__FRAGMENT__
Geldend van 25-01-2018 t/m 16-11-2022 met terugwerkende kracht vanaf 16-10-2017

Intitulé

Besluit van Gedeputeerde Staten van de provincie Fryslân houdende regels omtrent de vaststelling van een openstellingsbesluit op grond van de Subsidieregeling Plattelandsontwikkelingsprogramma (POP3) Fryslân 2014 Openstellingsbesluit niet-productieve investeringen water/ KRW – en Klimaat d.d. najaar 2017

Gedeputeerde Staten van Fryslân,

gelet op artikel 1.3 van de Subsidieregeling Plattelandsontwikkelingsprogramma (POP3) Fryslân 2014-2020

BESLUITEN

De volgende nadere regels vast te stellen:

Artikel 1 Openstelling en subsidieplafond

  • 1.1. De maatregel niet-productieve investeringen water (paragraaf 2.6 van de Regeling POP3 subsidies), voor de periode van 16 oktober 2017 tot en met 22 januari 2018, 17.00 uur open te stellen voor aanvragen.

  • 1.2. Het subsidieplafond voor het onder artikel 1, eerste lid genoemde tijdvak vast te stellen op € 12 miljoen, waarvan 50% bestaat uit Europese ELFPO-middelen en 50% uit overheidsmiddelen.

__VERZAMELDE GEGEVENS__
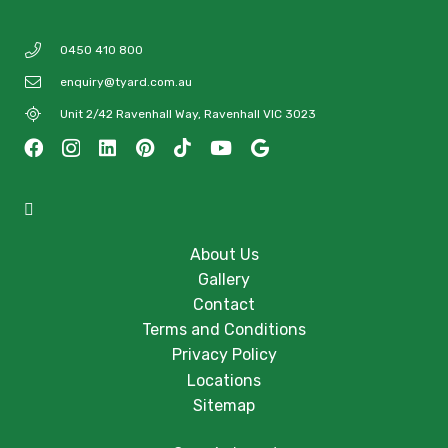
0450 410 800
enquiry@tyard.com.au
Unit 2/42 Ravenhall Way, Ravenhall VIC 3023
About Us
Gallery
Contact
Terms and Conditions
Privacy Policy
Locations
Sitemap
* * *
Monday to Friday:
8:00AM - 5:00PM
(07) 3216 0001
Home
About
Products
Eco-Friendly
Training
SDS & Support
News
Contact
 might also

__OPDRACHTEN__
A – Zet alstublieft de alinea uit het openstellingsbesluit die begint met "Het subsidieplafond voor het onder artikel 1" om in een korte opsomming met de belangrijkste feiten.
B – Leg in één tot drie zinnen uit op welke grond Gedeputeerde Staten van Fryslân de nadere regels in het openstellingsbesluit vaststellen.
C – Hervat het openstellingsbesluit over niet-productieve investeringen water na het laatste lid van artikel 1.

__ANTWOORDEN PER OPDRACHT__
A –
- Geldt voor het tijdvak uit artikel 1, eerste lid
- Subsidieplafond: € 12 miljoen
- 50% Europese ELFPO-middelen
- 50% overheidsmiddelen

B – Gedeputeerde Staten van Fryslân stellen de nadere regels vast op grond van artikel 1.3 van de Subsidieregeling Plattelandsontwikkelingsprogramma (POP3) Fryslân 2014-2020.

C –
  • 1.3. Indien overheden subsidie aanvragen, dragen zij de 50% overheidsmiddelen zelf bij.

Artikel 2 Begripsbepalingen

In aanvulling op de begripsbepalingen zoals genoemd in artikel 1.1 van de Subsidieregeling Plattelandsontwikkelingsprogramma (POP3) Fryslân 2014-2020 wordt in dit besluit verstaan onder:

  • a.

    bergen van water: het tijdelijk opslaan van een teveel aan water om schade te voorkomen;

  • b.

    conserveren van water: het zo lang mogelijk vasthouden van water in de bodem ter bestrijding van verdroging en het voorkomen van droogteschade;

  • c.

    groene zuivering: ondiepe waterzones waarin riet en andere boven water uitstekende water- en oeverplanten kunnen groeien in een hoge dichtheid (meer dan 50% van het oppervlak);

  • d.

    klimaatdoelen: verminderen van kwetsbaarheid van het watersysteem voor de gevolgen van zeespiegelstijging en voor extreme weersomstandigheden die als gevolg van klimaatverandering ontstaan. Dit laatste gaat zowel om situaties met extreme droogte als om situatie met wateroverlast. Deze doelen worden voor Fryslân beschreven in het waterhuishoudingsplan van de provincie Fryslân (het Vierde Waterhuishoudingsplan, te vinden op: www.fryslan.frl/whp4);

  • e.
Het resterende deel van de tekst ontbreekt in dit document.